Remove duplicate links from the end - notpad++

robaned

Below are links with duplicate names.
The file names are similar.
For example

https://mysite.to/73cn05wqida5/Fabulous.WEB.H264-BRC.mp4.html
https://mysite.to/lg0g5t7bc6d8/Fabulous.WEB.H264-BRC.mp4.html
https://mysite.to/1eyjovgzk1f5/Fabulous.720p.WEB.H264-OND.mkv.html
https://mysite.to/gjm1xuyxmgy5/Fabulous.720p.WEB.H264-OND.mkv.html
https://mysite.to/lwjny2xiuatk/Fabulous.1080p.AMZN.WEBRip.DD5.1.x264-TTH.mkv.html
https://mysite.to/6aivx4f1xe86/Fabulous.1080p.AMZN.WEBRip.DD5.1.x264-TTH.mkv.html

I wanted duplicate links to be removed.

In this way :

https://mysite.to/73cn05wqida5/Fabulous.WEB.H264-BRC.mp4.html
https://mysite.to/gjm1xuyxmgy5/Fabulous.720p.WEB.H264-OND.mkv.html
https://mysite.to/lwjny2xiuatk/Fabulous.1080p.AMZN.WEBRip.DD5.1.x264-TTH.mkv.html

Terry R

@robaned
I suspect you actually just made these up and weren’t consistent.
For the first 2 lines you picked the first of them to remain, the second being the duplicate. You repeated this for the 5th and 6th lines. However when it comes to the 3rd and 4th lines, you picked the 4th line to output.

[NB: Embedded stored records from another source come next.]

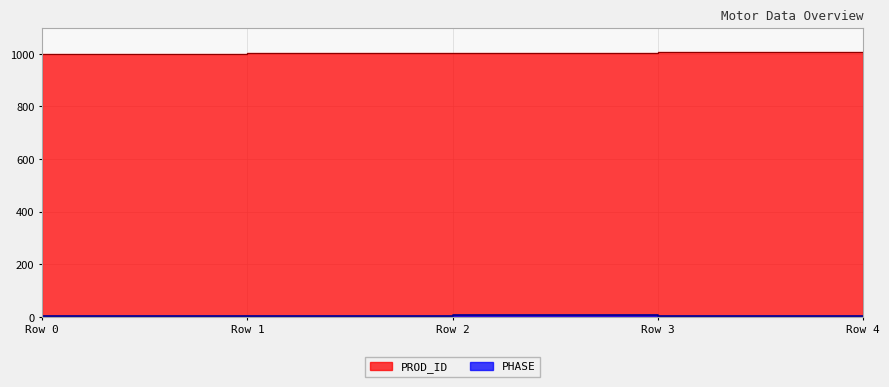

The PROD_ID series shows 1624.9 at Row 4. True or false?

False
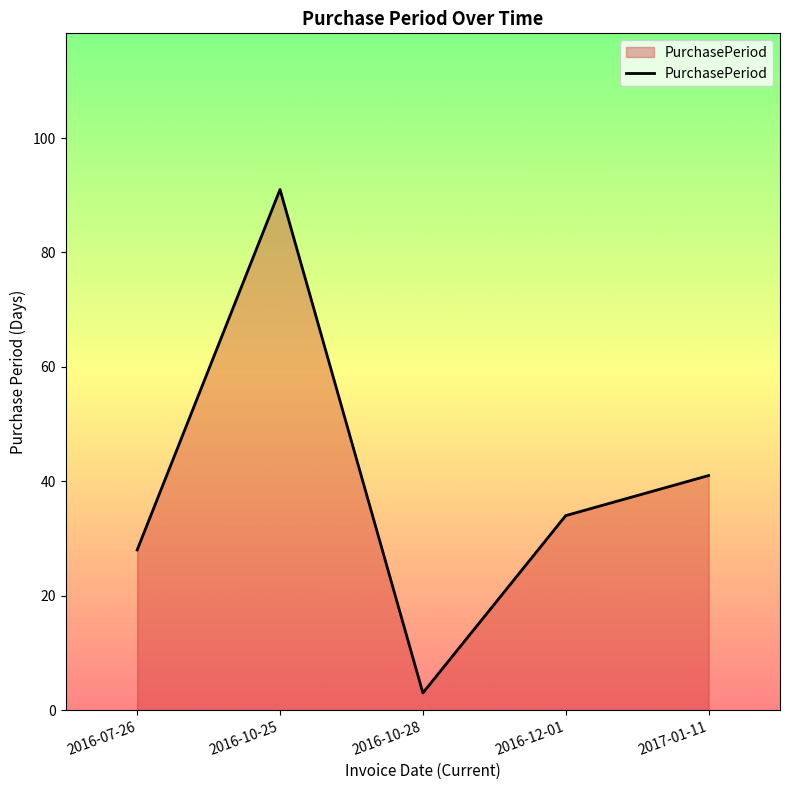

Reading left to right, what are all the values shown in this chart?

2016-07-26=28	2016-10-25=91	2016-10-28=3	2016-12-01=34	2017-01-11=41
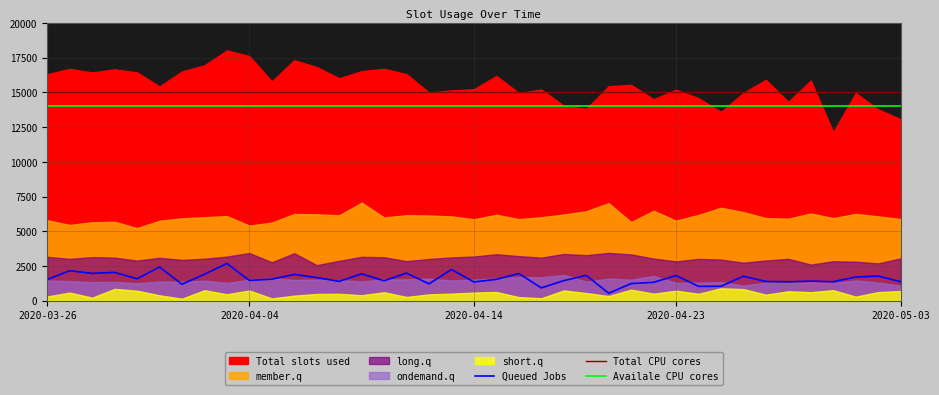

At how many categories does at least one series exceed 10223?

39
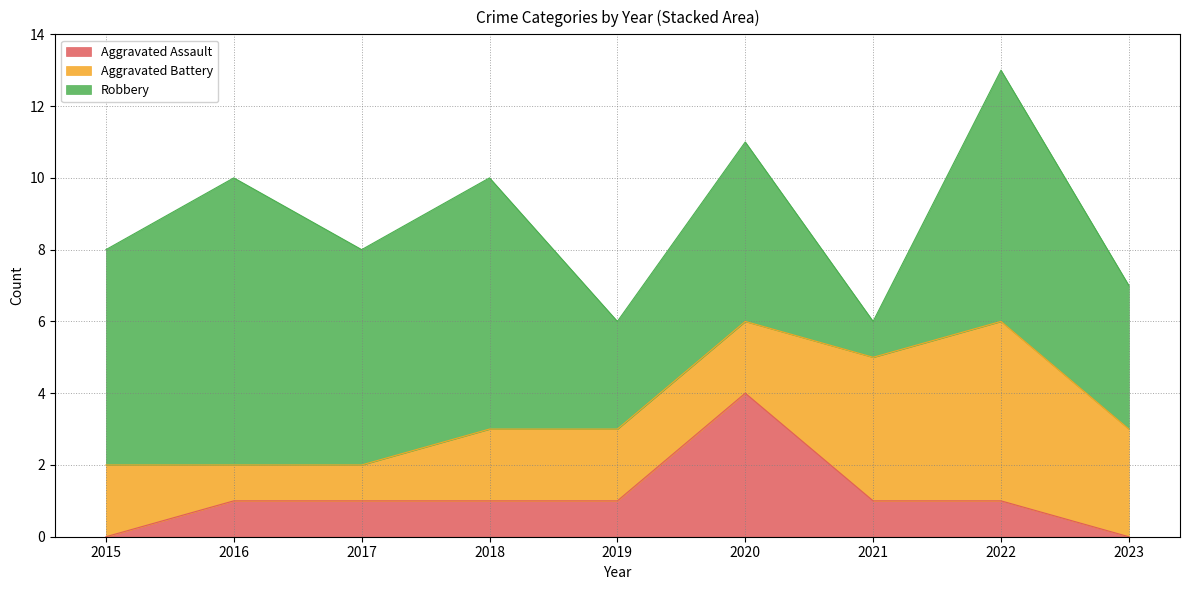

True or false: Robbery and Aggravated Assault intersect in this chart.

False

Unless you can identify why you need to do that instead of just selecting the first of any duplicates to remain, no one is going to be able to help you.

Terry

robaned

It doesn’t matter which links are removed, I just want duplicates removed.

Terry R

@robaned

Any solution will always remove the same one in a duplicate set. What you also haven’t told us, is if there will be more than 2 duplicate lines.

Terry

robaned

Yes, there are more than two duplicate lines.

Terry R

@robaned
This solution will keep the last of the duplicate lines for each set.

This is a regular expression (regex), so search mode in the Replace function must be set to “regular expression”. Make sure the cursor is at the start of the first line and click on Replace All.
Find What:(?-s)^.+?/([^/]+)\R(?=.+?\1)
Replace With: nothing here, an empty field.

Note this will only remove lines that are together in the set, leaving the last of each set.

Terry

guy038

Hello @robaned, @terry-r and All,

Terry, your regex (?-s)^.+?/([^/]+)\R(?=.+?\1) works as expected. Howewer you still could shorten it !

Indeed, if you have begun your regex with (?-s)^.+/, obviously, the remainder of current line cannot contain any / char anymore !

Thus, your search regex can be simplified to :

(?-s)^.+/(.+)\R(?=.+\1)

I found out an other solution which could be faster in case of numerous duplicates :

FIND (?-s)^(.+/(.+)\R)(.+/\2\R)+

REPLACE $1

My solution acts as the opposite of yours : it keeps the first duplicate line of each set !

Best Regards,

guy038